I'm hoping it's possible to take on the discomfort zone.   If it is a place, a state of being, then there must be structure to it, rules, things we do to give it form.   And if we can understand it and dissect it, map it, then maybe we can relegate it to just a fleeting moment of our day while we organize ourselves and put things into perspective and make a positive plan for the day.

These are the things I do to encourage and nourish my discomfort zone:

  • engage in obsessive thinking
  • mentally work every angle of a problem looking for far-fetched loopholes
  • deny what is clear to everyone else
  • read and reread communication with people who are causing me distress
  • listen to sad music that supports my despair
  • talk incessantly about the same problem until everyone around me is numb
  • make plans for positive action that I don't act on
  • sleep too much
  • spend too much time alone, staring out the window
  • ignore my responsibilities
  • don't take care of myself or the house properly
  • don't challenge myself to try new things, go new places, meet new people
  • don't engage in creativity
Liza says I need to fake it until I make it.   She understands you can't turn your emotions off and on like a tap, but what you CAN do is control your actions.   You can act healthy and well even when you're not.   You can force yourself to put one foot in front of the other and not give in to inertia.   You can script a perfect day and then try to inhabit it the best you can.    She says that in due time, the new habits will grow roots and there will be new growth - the need for faking will be over. 

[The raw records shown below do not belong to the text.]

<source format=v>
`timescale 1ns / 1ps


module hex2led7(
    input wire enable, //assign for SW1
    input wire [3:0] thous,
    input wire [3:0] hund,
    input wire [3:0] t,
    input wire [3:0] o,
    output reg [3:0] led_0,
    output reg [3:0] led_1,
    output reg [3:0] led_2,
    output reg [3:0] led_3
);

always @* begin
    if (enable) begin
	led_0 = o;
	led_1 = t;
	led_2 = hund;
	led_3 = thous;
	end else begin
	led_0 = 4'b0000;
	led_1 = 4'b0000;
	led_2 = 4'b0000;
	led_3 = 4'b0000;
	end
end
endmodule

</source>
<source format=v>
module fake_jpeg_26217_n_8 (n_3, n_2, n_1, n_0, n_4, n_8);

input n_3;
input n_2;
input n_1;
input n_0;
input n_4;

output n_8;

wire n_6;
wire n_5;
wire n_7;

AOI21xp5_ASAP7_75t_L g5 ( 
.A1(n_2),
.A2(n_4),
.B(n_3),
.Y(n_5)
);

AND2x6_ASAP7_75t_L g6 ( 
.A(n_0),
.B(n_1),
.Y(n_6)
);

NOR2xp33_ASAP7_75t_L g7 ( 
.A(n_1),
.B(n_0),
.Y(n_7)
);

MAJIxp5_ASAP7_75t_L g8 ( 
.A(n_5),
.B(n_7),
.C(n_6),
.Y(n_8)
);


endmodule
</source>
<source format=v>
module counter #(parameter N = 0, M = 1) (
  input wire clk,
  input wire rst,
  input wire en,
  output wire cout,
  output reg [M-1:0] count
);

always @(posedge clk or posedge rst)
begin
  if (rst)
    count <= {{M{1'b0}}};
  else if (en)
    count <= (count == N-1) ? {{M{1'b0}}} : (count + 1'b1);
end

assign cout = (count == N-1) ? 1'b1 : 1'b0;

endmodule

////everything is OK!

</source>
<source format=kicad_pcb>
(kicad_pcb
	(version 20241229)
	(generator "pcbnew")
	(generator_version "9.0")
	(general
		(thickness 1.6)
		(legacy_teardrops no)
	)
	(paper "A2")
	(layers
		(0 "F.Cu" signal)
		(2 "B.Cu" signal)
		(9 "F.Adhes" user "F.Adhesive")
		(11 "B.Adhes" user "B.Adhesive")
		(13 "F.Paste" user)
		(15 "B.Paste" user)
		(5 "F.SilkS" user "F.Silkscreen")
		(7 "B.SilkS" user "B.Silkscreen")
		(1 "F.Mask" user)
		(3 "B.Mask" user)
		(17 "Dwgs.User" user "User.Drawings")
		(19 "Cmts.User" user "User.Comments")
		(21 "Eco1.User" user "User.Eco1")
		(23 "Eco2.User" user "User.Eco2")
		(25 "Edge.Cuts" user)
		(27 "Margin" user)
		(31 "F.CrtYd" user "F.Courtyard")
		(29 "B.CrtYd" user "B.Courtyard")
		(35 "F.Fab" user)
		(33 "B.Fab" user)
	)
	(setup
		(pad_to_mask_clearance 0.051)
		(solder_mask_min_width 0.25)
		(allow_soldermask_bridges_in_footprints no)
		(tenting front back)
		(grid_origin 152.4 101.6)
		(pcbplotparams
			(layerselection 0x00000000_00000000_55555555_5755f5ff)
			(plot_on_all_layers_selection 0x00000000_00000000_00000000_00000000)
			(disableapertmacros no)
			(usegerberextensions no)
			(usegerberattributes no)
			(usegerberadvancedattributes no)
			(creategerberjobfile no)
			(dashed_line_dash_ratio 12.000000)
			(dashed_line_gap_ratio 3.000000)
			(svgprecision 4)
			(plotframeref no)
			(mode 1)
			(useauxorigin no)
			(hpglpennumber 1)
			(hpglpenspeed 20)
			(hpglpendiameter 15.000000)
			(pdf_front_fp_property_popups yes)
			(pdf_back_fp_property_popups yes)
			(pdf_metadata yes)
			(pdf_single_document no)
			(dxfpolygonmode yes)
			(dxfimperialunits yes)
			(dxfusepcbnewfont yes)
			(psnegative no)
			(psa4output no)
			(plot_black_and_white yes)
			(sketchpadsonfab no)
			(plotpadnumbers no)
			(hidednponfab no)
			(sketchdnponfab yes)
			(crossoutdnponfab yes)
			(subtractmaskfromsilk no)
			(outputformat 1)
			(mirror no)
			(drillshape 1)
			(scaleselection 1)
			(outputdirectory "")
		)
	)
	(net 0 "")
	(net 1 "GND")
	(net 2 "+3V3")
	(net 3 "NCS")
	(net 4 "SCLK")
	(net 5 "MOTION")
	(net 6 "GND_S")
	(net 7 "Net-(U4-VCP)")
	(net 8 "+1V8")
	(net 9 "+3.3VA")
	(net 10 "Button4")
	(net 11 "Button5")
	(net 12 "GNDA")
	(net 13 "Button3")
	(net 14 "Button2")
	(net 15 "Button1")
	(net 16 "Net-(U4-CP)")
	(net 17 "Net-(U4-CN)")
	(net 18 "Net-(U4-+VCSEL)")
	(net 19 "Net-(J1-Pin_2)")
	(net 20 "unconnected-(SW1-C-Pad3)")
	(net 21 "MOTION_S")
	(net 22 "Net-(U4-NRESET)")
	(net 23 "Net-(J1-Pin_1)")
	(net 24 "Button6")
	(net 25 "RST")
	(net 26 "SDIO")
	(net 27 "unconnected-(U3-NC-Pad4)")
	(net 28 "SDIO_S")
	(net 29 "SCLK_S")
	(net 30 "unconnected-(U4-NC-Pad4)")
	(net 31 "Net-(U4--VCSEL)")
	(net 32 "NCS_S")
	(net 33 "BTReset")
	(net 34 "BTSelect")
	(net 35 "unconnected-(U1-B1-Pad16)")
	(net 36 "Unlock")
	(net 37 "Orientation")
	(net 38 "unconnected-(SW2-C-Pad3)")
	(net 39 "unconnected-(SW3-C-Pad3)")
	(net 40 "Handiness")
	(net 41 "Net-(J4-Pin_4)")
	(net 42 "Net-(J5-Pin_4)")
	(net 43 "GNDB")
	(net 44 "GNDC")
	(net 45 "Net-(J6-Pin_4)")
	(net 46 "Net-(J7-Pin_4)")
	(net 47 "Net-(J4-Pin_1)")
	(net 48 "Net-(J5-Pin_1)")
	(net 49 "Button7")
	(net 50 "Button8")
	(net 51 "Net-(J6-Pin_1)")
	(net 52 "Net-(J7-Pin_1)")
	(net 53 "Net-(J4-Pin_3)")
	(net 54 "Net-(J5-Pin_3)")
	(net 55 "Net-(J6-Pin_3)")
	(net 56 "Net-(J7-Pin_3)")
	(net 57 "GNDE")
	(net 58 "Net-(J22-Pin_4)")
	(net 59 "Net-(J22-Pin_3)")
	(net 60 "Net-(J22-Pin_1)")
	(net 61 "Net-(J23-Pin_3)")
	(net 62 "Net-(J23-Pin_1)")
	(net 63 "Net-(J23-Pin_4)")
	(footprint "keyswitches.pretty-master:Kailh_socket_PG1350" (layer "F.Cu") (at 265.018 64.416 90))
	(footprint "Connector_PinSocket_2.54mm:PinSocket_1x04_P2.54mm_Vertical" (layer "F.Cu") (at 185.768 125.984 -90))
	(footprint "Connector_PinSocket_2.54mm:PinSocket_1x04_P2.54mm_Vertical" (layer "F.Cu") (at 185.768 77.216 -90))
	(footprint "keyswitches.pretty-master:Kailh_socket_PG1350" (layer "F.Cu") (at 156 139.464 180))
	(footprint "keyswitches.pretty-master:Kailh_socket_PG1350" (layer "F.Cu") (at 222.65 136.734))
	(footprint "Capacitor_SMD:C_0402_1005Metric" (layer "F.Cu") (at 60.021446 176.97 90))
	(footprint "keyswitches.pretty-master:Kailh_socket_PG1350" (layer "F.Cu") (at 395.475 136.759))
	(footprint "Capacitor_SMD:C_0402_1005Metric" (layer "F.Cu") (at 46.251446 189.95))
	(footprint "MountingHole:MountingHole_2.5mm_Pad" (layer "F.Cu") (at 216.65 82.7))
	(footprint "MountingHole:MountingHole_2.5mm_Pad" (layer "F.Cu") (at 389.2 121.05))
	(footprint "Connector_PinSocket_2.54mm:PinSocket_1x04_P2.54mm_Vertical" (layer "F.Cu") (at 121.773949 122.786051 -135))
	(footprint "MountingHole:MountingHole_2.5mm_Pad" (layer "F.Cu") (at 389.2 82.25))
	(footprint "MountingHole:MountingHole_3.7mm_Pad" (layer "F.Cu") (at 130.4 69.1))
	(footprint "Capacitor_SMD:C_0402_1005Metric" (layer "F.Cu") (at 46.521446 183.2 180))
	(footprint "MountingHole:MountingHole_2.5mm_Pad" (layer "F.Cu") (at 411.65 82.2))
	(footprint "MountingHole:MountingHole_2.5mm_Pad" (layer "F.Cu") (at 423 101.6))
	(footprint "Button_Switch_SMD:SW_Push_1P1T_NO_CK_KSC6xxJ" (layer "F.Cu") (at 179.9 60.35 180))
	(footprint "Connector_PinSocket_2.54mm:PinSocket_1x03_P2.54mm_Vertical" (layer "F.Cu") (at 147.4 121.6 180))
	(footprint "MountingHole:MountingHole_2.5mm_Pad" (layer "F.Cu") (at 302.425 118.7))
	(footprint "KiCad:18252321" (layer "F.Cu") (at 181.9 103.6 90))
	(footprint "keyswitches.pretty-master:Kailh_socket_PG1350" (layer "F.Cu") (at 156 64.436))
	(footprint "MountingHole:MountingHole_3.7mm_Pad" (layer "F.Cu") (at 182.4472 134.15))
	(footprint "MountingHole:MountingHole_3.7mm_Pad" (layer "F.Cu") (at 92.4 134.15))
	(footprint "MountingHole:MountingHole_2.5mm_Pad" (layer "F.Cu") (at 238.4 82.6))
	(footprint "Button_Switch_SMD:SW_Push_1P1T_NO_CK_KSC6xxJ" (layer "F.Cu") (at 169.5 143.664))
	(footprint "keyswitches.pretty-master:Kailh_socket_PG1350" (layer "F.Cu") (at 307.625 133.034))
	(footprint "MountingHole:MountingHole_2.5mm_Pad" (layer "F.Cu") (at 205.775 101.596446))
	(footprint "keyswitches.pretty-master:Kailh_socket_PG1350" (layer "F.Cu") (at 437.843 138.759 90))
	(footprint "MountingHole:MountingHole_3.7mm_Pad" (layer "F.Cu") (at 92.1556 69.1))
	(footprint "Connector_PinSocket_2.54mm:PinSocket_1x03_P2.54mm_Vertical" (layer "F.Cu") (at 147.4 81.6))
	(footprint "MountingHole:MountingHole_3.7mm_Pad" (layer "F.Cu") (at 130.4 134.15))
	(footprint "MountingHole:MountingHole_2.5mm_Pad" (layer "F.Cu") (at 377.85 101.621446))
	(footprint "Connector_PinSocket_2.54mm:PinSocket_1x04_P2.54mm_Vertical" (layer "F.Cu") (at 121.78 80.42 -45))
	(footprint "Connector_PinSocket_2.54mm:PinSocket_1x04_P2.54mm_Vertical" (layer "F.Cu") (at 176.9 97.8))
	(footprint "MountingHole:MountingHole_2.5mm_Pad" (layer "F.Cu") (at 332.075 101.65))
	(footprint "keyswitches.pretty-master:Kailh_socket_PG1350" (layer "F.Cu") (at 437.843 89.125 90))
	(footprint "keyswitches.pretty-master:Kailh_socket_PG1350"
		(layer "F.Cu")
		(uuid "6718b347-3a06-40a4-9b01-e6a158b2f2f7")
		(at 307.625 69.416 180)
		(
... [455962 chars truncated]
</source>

So this is my challenge of the day.   Are there things in your life that weigh your heart down?   Are you feeding that heaviness by engaging in discomfort zone activities, indulging and even encouraging what may by now be a familiar friend, despair?   Do you make room for despair in your bed, at the kitchen table, in the armchair you sit in while you sip your coffee?  Do you make time for him, allowing yourself swaths of sad, circular thinking time that goes nowhere?   Make a list of your discomfort zone activities - the things you do to feed and even encourage despair.   Then figure out what changes you can make to starve those activities.

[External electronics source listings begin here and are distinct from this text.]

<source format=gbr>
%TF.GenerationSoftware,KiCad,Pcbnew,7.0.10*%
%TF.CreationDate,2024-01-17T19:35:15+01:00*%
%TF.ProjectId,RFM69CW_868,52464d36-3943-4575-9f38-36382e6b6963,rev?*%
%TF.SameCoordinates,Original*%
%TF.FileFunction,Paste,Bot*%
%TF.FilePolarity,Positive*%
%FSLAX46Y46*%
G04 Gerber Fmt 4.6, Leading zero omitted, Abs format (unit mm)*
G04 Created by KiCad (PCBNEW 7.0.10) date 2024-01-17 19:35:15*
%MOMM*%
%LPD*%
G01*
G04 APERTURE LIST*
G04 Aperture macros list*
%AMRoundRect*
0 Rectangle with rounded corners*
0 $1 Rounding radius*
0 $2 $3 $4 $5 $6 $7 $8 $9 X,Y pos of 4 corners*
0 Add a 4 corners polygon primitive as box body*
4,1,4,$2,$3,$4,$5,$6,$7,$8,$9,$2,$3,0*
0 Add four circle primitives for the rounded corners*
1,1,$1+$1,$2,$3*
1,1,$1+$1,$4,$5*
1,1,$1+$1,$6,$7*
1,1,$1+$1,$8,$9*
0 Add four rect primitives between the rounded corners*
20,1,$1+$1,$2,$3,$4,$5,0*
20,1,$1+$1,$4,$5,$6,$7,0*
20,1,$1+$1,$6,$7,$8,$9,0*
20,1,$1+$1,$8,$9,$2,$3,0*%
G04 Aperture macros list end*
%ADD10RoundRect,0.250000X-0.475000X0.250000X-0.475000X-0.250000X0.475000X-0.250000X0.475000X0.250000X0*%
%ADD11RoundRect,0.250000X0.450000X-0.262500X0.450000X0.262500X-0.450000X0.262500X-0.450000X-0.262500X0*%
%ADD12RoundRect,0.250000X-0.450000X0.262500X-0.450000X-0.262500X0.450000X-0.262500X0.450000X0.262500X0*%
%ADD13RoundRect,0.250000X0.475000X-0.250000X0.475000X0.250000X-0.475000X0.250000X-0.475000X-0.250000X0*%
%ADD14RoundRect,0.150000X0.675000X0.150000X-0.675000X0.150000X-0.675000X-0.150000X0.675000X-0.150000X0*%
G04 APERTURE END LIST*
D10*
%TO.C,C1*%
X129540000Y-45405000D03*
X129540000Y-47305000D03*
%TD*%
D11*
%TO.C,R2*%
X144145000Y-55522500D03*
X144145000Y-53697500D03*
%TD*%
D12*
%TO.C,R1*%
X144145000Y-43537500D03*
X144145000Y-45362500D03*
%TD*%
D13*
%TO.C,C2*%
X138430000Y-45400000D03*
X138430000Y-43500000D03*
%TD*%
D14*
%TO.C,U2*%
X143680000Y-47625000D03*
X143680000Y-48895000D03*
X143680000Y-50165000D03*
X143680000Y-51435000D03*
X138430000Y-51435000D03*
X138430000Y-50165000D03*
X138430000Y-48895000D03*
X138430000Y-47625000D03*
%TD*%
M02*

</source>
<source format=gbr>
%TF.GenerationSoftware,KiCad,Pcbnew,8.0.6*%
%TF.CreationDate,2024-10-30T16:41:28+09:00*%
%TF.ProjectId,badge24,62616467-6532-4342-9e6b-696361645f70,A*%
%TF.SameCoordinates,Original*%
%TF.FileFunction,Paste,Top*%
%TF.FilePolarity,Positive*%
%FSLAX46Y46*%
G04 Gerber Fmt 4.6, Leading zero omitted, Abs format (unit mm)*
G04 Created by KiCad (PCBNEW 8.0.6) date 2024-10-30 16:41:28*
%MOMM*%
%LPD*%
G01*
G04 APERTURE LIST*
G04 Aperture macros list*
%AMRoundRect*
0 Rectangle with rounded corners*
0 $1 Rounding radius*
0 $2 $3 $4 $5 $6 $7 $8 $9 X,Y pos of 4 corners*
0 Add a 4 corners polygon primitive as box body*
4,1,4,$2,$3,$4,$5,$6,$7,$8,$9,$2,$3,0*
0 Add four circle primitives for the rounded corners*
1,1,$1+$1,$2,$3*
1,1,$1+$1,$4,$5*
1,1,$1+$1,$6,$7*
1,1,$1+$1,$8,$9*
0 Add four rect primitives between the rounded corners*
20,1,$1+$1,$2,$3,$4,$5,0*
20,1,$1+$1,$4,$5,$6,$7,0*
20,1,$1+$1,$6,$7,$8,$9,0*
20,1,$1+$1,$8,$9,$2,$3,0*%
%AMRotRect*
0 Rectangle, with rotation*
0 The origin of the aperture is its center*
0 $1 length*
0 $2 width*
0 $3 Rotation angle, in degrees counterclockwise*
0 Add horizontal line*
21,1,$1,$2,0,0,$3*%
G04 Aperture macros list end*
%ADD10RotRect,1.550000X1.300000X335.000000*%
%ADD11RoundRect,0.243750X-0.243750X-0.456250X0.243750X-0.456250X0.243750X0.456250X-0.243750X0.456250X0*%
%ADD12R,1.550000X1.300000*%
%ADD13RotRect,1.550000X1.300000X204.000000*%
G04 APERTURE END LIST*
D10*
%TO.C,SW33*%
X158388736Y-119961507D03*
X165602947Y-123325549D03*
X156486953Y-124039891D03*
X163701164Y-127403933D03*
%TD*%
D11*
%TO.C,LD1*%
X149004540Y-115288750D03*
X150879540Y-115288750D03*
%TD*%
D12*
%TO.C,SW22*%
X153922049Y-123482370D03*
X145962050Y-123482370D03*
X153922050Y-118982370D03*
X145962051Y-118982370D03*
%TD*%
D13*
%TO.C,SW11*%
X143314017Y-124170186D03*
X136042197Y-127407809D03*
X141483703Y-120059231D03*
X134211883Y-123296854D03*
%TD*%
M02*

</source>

Wednesday, my sister was just operated on for invasive breast cancer.   The tumor was tiny, thank goodness.  She will probably take a drug for many years that blocks estrogen, thereby starving any new cancers that would otherwise grow on a diet of estrogen.   

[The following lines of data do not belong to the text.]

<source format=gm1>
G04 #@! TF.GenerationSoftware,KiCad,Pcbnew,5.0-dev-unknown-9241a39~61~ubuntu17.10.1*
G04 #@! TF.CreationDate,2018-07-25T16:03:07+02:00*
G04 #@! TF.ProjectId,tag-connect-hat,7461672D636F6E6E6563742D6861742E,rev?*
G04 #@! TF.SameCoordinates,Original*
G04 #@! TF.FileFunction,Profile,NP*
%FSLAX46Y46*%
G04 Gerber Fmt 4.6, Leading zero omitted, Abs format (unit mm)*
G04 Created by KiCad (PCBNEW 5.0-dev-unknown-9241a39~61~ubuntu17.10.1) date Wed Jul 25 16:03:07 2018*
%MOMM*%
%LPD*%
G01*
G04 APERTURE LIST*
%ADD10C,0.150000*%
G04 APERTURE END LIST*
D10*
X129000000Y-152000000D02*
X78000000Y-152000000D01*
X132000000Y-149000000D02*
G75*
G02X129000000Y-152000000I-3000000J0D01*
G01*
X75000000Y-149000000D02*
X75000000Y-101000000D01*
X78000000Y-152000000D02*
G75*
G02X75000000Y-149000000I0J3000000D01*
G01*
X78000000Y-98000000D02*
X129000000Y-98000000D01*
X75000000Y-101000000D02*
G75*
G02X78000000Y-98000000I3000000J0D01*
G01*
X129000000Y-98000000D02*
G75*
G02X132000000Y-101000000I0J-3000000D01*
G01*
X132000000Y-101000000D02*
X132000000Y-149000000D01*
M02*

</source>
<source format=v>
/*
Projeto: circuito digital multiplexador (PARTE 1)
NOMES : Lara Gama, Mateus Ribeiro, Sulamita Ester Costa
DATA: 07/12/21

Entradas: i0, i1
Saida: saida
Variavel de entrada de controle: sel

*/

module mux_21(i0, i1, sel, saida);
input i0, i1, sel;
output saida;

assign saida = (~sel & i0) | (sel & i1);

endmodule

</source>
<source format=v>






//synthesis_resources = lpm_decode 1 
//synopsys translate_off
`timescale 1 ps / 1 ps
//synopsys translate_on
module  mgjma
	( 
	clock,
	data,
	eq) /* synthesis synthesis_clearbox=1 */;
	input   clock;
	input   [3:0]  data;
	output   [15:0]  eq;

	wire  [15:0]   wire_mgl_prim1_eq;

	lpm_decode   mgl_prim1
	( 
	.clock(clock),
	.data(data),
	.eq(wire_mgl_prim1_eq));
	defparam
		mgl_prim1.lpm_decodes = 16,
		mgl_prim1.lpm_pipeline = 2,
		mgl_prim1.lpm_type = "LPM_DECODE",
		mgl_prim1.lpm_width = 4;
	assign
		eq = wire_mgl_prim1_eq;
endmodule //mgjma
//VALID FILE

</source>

The idea of starving something invasive so it doesn't take root or grow further is a good one.   Despair feeds on a diet of loneliness, self-indulgence, reptilian thinking, idleness, isolation, lack of creativity.   Remove the diet and despair should slink into its dank little cave...it should be vanquished.   This week I will report on my attempts to go on an anti-despair diet.   I am going to starve this sucker.